The 2015 report showed clearly that districts were unprepared to implement the unfunded mandate. In fact, fewer districts were offering the required minutes in 2015 than in 2007, when the law was passed, due in large measure to the budget cuts stemming from the Great Recession and its budgetary aftermath.
As Zehrung noted, "Oregon schools made little or no progress toward the requirements of HB 3141 during the 10 year ‘phase in’.”
Concerned about the looming 2017-2018 school year deadline for full implementation, Sen. Courtney assembled an informal work group of stakeholders to revisit the topic and recommend legislation that preserved the goal but fine-tuned the law. OEA worked closely with physical educators, administrators, health advocates, and school board representatives to fix technical issues and extend the deadline for district compliance.
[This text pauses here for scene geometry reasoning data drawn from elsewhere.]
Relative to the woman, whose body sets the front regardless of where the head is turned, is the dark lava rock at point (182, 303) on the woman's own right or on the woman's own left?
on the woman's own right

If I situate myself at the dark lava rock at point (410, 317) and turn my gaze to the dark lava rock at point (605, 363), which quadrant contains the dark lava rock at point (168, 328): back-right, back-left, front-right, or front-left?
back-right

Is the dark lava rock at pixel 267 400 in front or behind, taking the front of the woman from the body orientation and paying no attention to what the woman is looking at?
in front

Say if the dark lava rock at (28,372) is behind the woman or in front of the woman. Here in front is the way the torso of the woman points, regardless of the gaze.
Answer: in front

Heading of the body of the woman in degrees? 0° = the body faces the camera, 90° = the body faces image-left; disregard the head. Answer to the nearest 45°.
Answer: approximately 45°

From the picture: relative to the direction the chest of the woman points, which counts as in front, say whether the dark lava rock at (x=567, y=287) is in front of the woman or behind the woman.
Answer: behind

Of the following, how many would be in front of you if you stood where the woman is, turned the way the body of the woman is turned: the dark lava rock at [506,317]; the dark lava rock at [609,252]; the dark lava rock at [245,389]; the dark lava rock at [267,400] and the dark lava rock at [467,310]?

Rallying this coalition in its work, Sen. Courtney said, “We need to get kids moving. We need for them to be physically active if we want them to be mentally active. We can’t let up. We have to keep working hard until every elementary student is enrolled in a healthy level of physical education each year."
Responding to that charge, the work group produced Senate Bill 4, which passed both houses of the legislature unanimously and was signed into law this summer by Gov. Kate Brown.
SB 4 prorates the minutes required for shortened school weeks due to holidays, in-service days, inclement weather, field trips, and schools operating a four-day schedule. It makes exceptions to compliance for state budget cuts if the budget dips below current-service levels, and it allows for other exigencies as well. It establishes a gradual increase in minutes and calls for more work to be done to work through middle school scheduling challenges. The law also recognizes that in some schools, the sixth-grade year is considered an elementary tier and in others, a middle school grade. Finally, it offers schools flexibility in use of alternative methods for up to 45 minutes of the weekly required physical activity, including “brain breaks," structured recess, and other innovations – all with the guidance of licensed PE specialists. ODE will work with physical educators to develop technical assistance to districts so that alternative activities meet the requirements of Oregon’s PE standards (see sidebar for a summary).
Students in grades K-5 (or K-6, if sixth grade is at the elementary school) will be given at least 120 minutes of PE per week by 2019-2020 and the full 150 minutes in 2020-2021 (a three-year delay for full required minutes). Students in middle school will have at least 180 minutes of PE per week in the 2021-2022 school year and the full 225 minutes by 2022-2023 (a five-year delay).
A key issue that emerged in coalition work on this law is middle school block scheduling. As most districts offer it, a student’s schedule is composed of required core courses and two electives. PE, when offered at many schools, is a semester-long option, either as a core course or an elective. To offer it as a yearlong core class poses challenges in that it could eliminate an elective, lengthen the school day, or present other scheduling issues.
For instance, for students who are in English Language Learner programs (ELL), it could mean no electives at all. For this reason, SB 4 directs ODE to convene a work group of interested education stakeholders to consider educational best practices, resource and facility availability, scheduling issues, staffing, and any other barriers to middle school minutes that may be discovered. The department must propose a responsive legislative solution to help with middle school compliance by November 15, 2018. OEA will be an active participant in this follow-up work. Meanwhile, the PE implementation clock is ticking.
To that point, Don Zehrung observed that the additional years granted to phase in Oregon’s elementary PE offerings has brought “improved commitment from the school constituencies” to implement the law, which will provide many benefits for Oregon's students.